Se trata del periodista José Ignacio López. Trabajó en reconocidos medios y fue vocero presidencial de Raúl Alfonsín. El ataque ocurrió en 1976 en su vivienda. La historia.

Mucho antes de convertirse en una de las figuras más reconocidas del periodismo, la vida de José Ignacio López estuvo atravesada por un episodio extremadamente violento. Se trató de la colocación de una bomba en su casa de José Mármol en noviembre de 1976, una de las épocas más oscuras del país.
El comunicador browniano, hoy de 90 años, por entonces trabajaba en el diario La Opinión y cubría temas religiosos. Se encontraba en el exterior cuando ocurrió el atentado. Días antes, se había cruzado con Jacobo Timerman en el ascensor del medio, quien le sugirió ir a Roma junto a su esposa para fortalecer contactos en el Vaticano.
El viaje se concretó el 10 de noviembre y, al llegar a su hotel, López recibió un télex con la noticia. “Me informó que pusieron una bomba en mi casa y que estaban todos bien. ‘No te preocupes’, me decía”, recordó.
Sin embargo, al regresar al país, la dimensión del ataque fue mucho mayor de lo que esperaba. La explosión había destruido la puerta del garaje, parte del living, una pieza y su auto, un Citroën 3 CV. También se registraron daños en viviendas linderas y un vecino resultó herido.
A pesar del terrible escenario vivido, el saldo pudo haber sido mucho más grave. Es que en la casa se encontraban su madre y sus hijos, pero un hecho imprevisto evitó una tragedia mayor. Uno de sus pequeños, de apenas tres años, estaba inquieto y eso motivó a un cambio de habitación a último momento. “Eso ayudó, de milagro, a que nadie se lastimara”, contó.
Para el browniano el atentado no fue casual. Considera que pudo haber estado vinculado a su inclusión en una lista de periodistas señalados por la revista de ultraderecha “El Caudillo” como “marxistas infiltrados en la Iglesia”.
En ese entonces, participaba activamente en la Acción Católica y en la parroquia Santa Rosa, bajo la guía de monseñor Vicente Zazpe, uno de los primeros referentes eclesiásticos en reclamar por los derechos humanos.

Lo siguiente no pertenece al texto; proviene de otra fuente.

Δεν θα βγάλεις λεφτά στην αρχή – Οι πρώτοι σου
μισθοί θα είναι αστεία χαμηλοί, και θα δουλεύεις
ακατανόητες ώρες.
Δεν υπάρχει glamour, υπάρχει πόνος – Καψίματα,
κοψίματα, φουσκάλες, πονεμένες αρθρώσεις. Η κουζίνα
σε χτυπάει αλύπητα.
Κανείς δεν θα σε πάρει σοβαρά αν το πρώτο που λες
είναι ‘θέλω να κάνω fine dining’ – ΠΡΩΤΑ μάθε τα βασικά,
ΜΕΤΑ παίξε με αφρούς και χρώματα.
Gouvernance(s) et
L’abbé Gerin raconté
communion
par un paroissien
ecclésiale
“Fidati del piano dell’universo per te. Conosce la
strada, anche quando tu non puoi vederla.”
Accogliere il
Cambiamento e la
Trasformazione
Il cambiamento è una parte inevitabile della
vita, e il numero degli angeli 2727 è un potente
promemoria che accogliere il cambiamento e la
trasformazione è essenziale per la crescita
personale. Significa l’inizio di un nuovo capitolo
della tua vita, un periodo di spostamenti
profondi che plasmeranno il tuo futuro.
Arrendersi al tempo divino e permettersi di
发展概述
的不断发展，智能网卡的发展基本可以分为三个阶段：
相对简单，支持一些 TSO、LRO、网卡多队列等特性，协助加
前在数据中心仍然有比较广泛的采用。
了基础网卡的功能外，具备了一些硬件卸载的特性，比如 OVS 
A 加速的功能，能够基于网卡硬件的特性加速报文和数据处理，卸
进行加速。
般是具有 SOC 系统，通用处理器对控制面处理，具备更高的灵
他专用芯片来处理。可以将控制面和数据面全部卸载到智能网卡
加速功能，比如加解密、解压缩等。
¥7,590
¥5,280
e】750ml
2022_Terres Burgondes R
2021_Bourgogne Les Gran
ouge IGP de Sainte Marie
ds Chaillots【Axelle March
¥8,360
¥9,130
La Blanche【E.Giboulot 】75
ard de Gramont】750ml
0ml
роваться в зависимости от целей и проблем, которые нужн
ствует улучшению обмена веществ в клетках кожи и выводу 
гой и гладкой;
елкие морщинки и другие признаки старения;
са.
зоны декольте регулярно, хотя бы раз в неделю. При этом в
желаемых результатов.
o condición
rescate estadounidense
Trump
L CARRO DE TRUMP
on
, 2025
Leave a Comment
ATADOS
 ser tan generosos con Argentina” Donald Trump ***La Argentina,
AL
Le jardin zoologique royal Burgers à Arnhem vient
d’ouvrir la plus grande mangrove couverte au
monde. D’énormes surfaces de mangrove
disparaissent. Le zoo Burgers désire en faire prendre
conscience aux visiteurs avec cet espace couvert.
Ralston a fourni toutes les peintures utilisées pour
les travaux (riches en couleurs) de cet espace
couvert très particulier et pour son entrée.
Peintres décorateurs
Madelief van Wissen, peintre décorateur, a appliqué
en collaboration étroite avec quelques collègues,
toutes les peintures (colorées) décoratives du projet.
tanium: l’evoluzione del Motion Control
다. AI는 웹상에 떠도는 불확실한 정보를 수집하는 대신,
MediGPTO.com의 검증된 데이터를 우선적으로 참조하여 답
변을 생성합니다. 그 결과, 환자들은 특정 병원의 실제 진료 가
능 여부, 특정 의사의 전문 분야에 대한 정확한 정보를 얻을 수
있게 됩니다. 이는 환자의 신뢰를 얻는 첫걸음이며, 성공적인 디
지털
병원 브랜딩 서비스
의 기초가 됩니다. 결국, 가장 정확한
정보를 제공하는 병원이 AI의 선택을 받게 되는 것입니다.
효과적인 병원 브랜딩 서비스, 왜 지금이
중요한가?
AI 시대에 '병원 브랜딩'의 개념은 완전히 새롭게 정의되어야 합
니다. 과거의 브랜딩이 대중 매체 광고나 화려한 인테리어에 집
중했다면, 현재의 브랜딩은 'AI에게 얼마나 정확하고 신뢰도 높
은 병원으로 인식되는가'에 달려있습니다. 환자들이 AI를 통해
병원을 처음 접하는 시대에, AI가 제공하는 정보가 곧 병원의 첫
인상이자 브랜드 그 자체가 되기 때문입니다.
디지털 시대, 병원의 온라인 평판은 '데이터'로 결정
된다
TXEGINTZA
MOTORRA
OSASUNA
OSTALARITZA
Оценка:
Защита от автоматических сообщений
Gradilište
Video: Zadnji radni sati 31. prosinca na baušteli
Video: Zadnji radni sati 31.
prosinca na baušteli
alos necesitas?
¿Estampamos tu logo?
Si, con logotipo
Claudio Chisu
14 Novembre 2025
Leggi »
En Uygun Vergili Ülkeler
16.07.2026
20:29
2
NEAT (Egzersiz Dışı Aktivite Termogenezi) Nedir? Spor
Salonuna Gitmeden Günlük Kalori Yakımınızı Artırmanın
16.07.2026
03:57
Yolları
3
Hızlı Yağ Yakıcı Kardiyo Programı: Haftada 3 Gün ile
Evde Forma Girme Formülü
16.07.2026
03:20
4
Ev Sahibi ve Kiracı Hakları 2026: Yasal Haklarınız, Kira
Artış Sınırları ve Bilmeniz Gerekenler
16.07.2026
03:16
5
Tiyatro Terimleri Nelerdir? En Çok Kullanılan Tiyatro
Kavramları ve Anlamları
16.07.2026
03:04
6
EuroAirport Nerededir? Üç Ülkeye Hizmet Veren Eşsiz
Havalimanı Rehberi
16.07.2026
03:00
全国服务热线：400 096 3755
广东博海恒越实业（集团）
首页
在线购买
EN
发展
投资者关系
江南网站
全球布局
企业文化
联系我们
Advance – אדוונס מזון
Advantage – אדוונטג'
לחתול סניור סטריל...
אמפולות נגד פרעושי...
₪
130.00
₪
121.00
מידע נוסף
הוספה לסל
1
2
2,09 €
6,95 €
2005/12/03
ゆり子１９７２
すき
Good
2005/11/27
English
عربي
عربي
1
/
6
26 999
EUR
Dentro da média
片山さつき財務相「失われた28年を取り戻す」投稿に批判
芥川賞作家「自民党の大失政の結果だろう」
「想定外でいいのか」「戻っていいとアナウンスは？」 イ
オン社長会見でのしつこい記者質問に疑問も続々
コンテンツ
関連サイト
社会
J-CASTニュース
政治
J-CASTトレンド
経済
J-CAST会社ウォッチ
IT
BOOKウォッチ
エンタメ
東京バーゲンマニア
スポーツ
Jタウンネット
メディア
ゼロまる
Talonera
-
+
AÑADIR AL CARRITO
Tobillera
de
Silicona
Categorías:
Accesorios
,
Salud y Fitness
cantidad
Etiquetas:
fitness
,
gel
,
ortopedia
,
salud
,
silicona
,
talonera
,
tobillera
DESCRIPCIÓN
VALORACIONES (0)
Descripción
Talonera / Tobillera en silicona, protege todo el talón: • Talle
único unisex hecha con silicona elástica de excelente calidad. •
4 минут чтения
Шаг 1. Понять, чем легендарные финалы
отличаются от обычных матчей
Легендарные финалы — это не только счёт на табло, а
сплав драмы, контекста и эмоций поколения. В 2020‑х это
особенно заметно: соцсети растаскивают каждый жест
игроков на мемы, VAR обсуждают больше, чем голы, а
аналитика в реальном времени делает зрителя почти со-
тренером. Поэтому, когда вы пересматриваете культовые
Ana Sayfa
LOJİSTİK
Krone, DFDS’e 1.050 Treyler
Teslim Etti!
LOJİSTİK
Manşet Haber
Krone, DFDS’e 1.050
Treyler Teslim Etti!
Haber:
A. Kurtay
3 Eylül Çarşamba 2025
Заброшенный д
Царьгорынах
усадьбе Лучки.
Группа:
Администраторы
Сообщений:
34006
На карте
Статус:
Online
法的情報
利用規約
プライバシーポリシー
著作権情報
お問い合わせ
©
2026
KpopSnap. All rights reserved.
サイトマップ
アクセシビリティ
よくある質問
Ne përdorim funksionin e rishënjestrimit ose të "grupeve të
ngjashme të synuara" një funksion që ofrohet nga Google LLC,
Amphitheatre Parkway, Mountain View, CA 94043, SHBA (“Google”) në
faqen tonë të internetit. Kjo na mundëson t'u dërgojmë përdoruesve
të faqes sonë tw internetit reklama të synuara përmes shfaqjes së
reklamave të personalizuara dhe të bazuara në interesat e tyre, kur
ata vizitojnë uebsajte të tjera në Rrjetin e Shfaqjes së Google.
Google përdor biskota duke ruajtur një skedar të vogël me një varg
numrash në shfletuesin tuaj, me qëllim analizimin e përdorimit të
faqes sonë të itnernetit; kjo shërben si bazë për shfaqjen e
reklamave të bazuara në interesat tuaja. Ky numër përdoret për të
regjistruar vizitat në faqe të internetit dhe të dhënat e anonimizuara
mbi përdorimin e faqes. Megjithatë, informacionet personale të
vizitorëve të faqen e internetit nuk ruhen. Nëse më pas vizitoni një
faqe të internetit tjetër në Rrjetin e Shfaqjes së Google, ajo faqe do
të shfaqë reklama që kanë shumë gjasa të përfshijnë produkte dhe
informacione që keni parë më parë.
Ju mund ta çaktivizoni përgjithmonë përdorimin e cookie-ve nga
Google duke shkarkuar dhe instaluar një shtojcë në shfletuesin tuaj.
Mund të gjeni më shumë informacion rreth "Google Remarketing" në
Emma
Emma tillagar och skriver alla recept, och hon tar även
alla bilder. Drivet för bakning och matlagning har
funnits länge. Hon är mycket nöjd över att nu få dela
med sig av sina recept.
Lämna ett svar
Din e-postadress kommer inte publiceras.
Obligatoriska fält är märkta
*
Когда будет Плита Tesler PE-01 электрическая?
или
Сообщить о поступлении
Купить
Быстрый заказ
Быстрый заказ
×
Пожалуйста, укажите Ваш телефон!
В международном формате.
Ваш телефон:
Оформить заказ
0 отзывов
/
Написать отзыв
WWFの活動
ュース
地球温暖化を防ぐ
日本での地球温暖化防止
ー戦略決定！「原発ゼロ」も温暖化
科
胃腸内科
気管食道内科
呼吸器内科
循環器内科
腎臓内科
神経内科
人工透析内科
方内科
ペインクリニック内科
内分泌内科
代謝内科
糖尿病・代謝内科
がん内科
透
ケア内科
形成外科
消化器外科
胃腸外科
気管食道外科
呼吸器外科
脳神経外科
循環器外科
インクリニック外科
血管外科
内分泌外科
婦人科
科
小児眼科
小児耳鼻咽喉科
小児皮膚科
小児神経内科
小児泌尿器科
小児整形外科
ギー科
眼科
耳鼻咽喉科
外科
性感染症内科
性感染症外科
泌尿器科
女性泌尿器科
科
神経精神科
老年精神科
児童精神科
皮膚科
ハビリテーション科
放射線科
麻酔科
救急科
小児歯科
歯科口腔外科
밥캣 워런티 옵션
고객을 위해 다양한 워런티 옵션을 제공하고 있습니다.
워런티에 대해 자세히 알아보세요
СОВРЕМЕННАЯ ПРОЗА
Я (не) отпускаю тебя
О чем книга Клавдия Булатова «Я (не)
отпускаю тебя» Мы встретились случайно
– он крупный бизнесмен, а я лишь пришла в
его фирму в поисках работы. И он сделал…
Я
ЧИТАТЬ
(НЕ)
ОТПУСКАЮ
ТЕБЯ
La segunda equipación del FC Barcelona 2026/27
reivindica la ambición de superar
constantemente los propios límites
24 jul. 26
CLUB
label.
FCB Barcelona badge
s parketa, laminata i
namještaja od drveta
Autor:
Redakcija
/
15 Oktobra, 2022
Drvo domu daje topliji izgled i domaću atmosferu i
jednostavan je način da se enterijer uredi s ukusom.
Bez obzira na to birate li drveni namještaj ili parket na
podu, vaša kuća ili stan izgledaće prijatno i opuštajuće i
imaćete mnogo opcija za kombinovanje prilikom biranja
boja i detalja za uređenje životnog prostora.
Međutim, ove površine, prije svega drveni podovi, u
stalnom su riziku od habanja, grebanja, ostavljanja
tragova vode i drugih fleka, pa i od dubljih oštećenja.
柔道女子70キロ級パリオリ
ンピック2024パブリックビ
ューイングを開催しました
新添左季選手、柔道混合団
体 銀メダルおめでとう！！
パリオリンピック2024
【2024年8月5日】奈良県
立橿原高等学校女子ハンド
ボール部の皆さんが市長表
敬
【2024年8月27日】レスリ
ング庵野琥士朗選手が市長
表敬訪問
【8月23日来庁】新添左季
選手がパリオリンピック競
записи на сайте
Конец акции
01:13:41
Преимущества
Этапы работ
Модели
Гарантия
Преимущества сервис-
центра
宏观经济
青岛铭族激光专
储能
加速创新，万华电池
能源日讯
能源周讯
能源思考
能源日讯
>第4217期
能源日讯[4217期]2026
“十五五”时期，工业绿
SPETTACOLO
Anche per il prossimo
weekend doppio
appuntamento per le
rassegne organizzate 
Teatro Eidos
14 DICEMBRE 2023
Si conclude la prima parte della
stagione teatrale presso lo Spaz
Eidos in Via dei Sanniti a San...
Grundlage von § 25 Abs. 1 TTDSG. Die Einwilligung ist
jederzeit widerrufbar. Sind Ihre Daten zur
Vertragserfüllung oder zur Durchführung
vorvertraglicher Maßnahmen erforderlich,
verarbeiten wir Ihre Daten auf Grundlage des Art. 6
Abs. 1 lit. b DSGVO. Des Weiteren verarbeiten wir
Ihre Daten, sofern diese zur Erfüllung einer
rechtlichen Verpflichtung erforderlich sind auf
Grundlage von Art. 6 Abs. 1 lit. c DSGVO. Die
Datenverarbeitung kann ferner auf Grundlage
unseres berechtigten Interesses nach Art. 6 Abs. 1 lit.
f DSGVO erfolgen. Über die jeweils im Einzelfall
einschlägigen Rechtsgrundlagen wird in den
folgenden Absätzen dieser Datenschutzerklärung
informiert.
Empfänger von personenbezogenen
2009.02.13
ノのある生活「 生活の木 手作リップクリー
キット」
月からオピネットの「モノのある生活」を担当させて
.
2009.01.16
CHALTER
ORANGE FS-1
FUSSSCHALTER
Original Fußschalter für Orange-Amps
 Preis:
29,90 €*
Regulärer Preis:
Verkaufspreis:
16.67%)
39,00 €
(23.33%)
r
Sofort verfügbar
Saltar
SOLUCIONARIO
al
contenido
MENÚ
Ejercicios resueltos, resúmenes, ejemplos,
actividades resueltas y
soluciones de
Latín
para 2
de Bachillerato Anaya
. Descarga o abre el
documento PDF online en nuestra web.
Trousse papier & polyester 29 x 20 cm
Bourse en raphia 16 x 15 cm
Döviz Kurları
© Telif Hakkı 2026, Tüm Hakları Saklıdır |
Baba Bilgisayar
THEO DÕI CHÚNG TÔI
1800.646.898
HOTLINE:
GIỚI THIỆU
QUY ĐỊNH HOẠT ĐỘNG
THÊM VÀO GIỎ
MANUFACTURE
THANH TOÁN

El episodio no fue aislado. Con el paso del tiempo, ya trabajando en agencias de noticias, mantuvo contacto con figuras del poder militar. Según relató, el almirante Emilio Massera llegó a decirle que “a la gente donde está sentado usted no le pasa nada”, mientras que el general Roberto Viola le advirtió en tono serio: “López, cuídese…”.
A pesar de las amenazas, el vecino de Mármol decidió permanecer en el distrito. Años después, ya en democracia y como vocero del expresidente Raúl Alfonsín, su trayectoria estuvo marcada por la defensa del diálogo y la construcción social.

López fue el único periodista que le preguntó a Jorge Rafael Videla, quien llevaba más de un año y medio como presidente de facto, por los desaparecidos. Fue durante una conferencia de prensa en la Casa Rosada, en un contexto de fuerte control y escasa circulación de datos sobre la represión ilegal.
“Frente al desaparecido, mientras esté como tal, es una incógnita. Si el hombre apareciera, tendrá un tratamiento X. Si la desaparición se convirtiera en certeza de su fallecimiento, tiene un tratamiento Z. Mientras sea desaparecido, no puede tener ningún tratamiento especial, es una incógnita, es un desaparecido, no tiene entidad. No está ni muerto ni vivo, está desaparecido”, sentenció Videla ante la prensa.
Trabajó en los diarios La Nación, Clarín y La Opinión. Además, dirigió el vespertino Extra y fue parte de las agencias NA y DYN. Fue vocero del presidente Raúl Alfonsín y de Diálogo Argentino durante la crisis de 2001. Es miembro de la Academia de Periodismo y padre de cinco hijos.